* _WHAT TO PRODUCE_:
Pull out every line of the records below that contains the string "conf", and copy each one in full.

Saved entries

*** Block opens ***

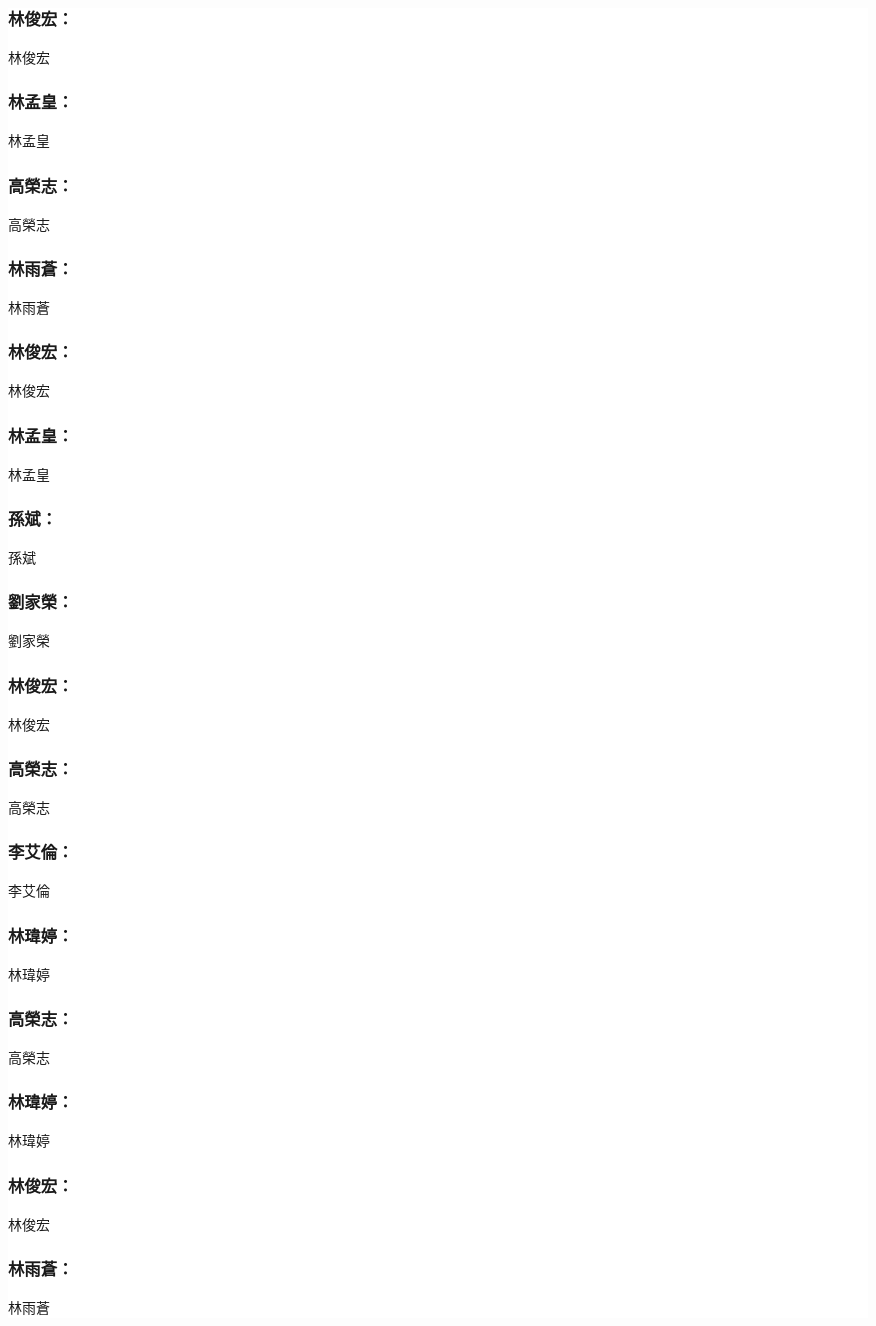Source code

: ### 林俊宏：
林俊宏

### 林孟皇：
林孟皇

### 高榮志：
高榮志

### 林雨蒼：
林雨蒼

### 林俊宏：
林俊宏

### 林孟皇：
林孟皇

### 孫斌：
孫斌

### 劉家榮：
劉家榮

### 林俊宏：
林俊宏

### 高榮志：
高榮志

### 李艾倫：
李艾倫

### 林瑋婷：
林瑋婷

### 高榮志：
高榮志

### 林瑋婷：
林瑋婷

### 林俊宏：
林俊宏

### 林雨蒼：
林雨蒼

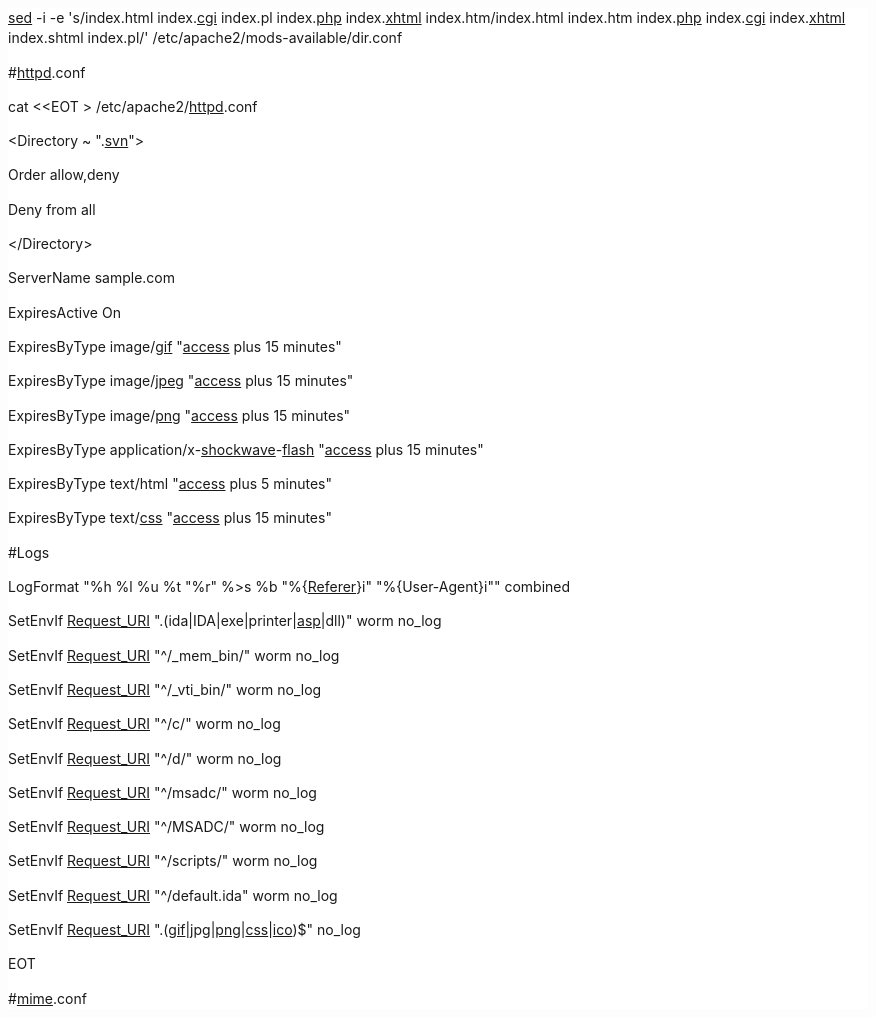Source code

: <p><a class="keyword" href="http://d.hatena.ne.jp/keyword/sed">sed</a> -i -e 's/index.html index.<a class="keyword" href="http://d.hatena.ne.jp/keyword/cgi">cgi</a> index.pl index.<a class="keyword" href="http://d.hatena.ne.jp/keyword/php">php</a> index.<a class="keyword" href="http://d.hatena.ne.jp/keyword/xhtml">xhtml</a> index.htm/index.html index.htm index.<a class="keyword" href="http://d.hatena.ne.jp/keyword/php">php</a> index.<a class="keyword" href="http://d.hatena.ne.jp/keyword/cgi">cgi</a> index.<a class="keyword" href="http://d.hatena.ne.jp/keyword/xhtml">xhtml</a> index.shtml index.pl/' /etc/apache2/mods-available/dir.conf</p>
<p></p>
<p>#<a class="keyword" href="http://d.hatena.ne.jp/keyword/httpd">httpd</a>.conf</p>
<p>cat &lt;&lt;EOT &gt; /etc/apache2/<a class="keyword" href="http://d.hatena.ne.jp/keyword/httpd">httpd</a>.conf</p>
<p>&lt;Directory ~ ".<a class="keyword" href="http://d.hatena.ne.jp/keyword/svn">svn</a>"&gt;</p>
<p>Order allow,deny</p>
<p>Deny from all</p>
<p>&lt;/Directory&gt;</p>
<p></p>
<p>ServerName sample.com</p>
<p></p>
<p>ExpiresActive On</p>
<p>ExpiresByType image/<a class="keyword" href="http://d.hatena.ne.jp/keyword/gif">gif</a> "<a class="keyword" href="http://d.hatena.ne.jp/keyword/access">access</a> plus 15 minutes"</p>
<p>ExpiresByType image/<a class="keyword" href="http://d.hatena.ne.jp/keyword/jpeg">jpeg</a> "<a class="keyword" href="http://d.hatena.ne.jp/keyword/access">access</a> plus 15 minutes"</p>
<p>ExpiresByType image/<a class="keyword" href="http://d.hatena.ne.jp/keyword/png">png</a> "<a class="keyword" href="http://d.hatena.ne.jp/keyword/access">access</a> plus 15 minutes"</p>
<p>ExpiresByType application/x-<a class="keyword" href="http://d.hatena.ne.jp/keyword/shockwave">shockwave</a>-<a class="keyword" href="http://d.hatena.ne.jp/keyword/flash">flash</a> "<a class="keyword" href="http://d.hatena.ne.jp/keyword/access">access</a> plus 15 minutes"</p>
<p>ExpiresByType text/html "<a class="keyword" href="http://d.hatena.ne.jp/keyword/access">access</a> plus 5 minutes"</p>
<p>ExpiresByType text/<a class="keyword" href="http://d.hatena.ne.jp/keyword/css">css</a> "<a class="keyword" href="http://d.hatena.ne.jp/keyword/access">access</a> plus 15 minutes"</p>
<p></p>
<p>#Logs</p>
<p>LogFormat "%h %l %u %t "%r" %&gt;s %b "%{<a class="keyword" href="http://d.hatena.ne.jp/keyword/Referer">Referer</a>}i" "%{User-Agent}i"" combined</p>
<p>SetEnvIf <a class="keyword" href="http://d.hatena.ne.jp/keyword/Request_URI">Request_URI</a> ".(ida|IDA|exe|printer|<a class="keyword" href="http://d.hatena.ne.jp/keyword/asp">asp</a>|dll)" worm no_log</p>
<p>SetEnvIf <a class="keyword" href="http://d.hatena.ne.jp/keyword/Request_URI">Request_URI</a> "^/_mem_bin/" worm no_log</p>
<p>SetEnvIf <a class="keyword" href="http://d.hatena.ne.jp/keyword/Request_URI">Request_URI</a> "^/_vti_bin/" worm no_log</p>
<p>SetEnvIf <a class="keyword" href="http://d.hatena.ne.jp/keyword/Request_URI">Request_URI</a> "^/c/" worm no_log</p>
<p>SetEnvIf <a class="keyword" href="http://d.hatena.ne.jp/keyword/Request_URI">Request_URI</a> "^/d/" worm no_log</p>
<p>SetEnvIf <a class="keyword" href="http://d.hatena.ne.jp/keyword/Request_URI">Request_URI</a> "^/msadc/" worm no_log</p>
<p>SetEnvIf <a class="keyword" href="http://d.hatena.ne.jp/keyword/Request_URI">Request_URI</a> "^/MSADC/" worm no_log</p>
<p>SetEnvIf <a class="keyword" href="http://d.hatena.ne.jp/keyword/Request_URI">Request_URI</a> "^/scripts/" worm no_log</p>
<p>SetEnvIf <a class="keyword" href="http://d.hatena.ne.jp/keyword/Request_URI">Request_URI</a> "^/default.ida" worm no_log</p>
<p>SetEnvIf <a class="keyword" href="http://d.hatena.ne.jp/keyword/Request_URI">Request_URI</a> ".(<a class="keyword" href="http://d.hatena.ne.jp/keyword/gif">gif</a>|jpg|<a class="keyword" href="http://d.hatena.ne.jp/keyword/png">png</a>|<a class="keyword" href="http://d.hatena.ne.jp/keyword/css">css</a>|<a class="keyword" href="http://d.hatena.ne.jp/keyword/ico">ico</a>)$" no_log</p>
<p></p>
<p>EOT</p>
<p></p>
<p>#<a class="keyword" href="http://d.hatena.ne.jp/keyword/mime">mime</a>.conf</p>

*** Block closes ***

* _THE ANSWER_:
: <p><a class="keyword" href="http://d.hatena.ne.jp/keyword/sed">sed</a> -i -e 's/index.html index.<a class="keyword" href="http://d.hatena.ne.jp/keyword/cgi">cgi</a> index.pl index.<a class="keyword" href="http://d.hatena.ne.jp/keyword/php">php</a> index.<a class="keyword" href="http://d.hatena.ne.jp/keyword/xhtml">xhtml</a> index.htm/index.html index.htm index.<a class="keyword" href="http://d.hatena.ne.jp/keyword/php">php</a> index.<a class="keyword" href="http://d.hatena.ne.jp/keyword/cgi">cgi</a> index.<a class="keyword" href="http://d.hatena.ne.jp/keyword/xhtml">xhtml</a> index.shtml index.pl/' /etc/apache2/mods-available/dir.conf</p>
<p>#<a class="keyword" href="http://d.hatena.ne.jp/keyword/httpd">httpd</a>.conf</p>
<p>cat &lt;&lt;EOT &gt; /etc/apache2/<a class="keyword" href="http://d.hatena.ne.jp/keyword/httpd">httpd</a>.conf</p>
<p>#<a class="keyword" href="http://d.hatena.ne.jp/keyword/mime">mime</a>.conf</p>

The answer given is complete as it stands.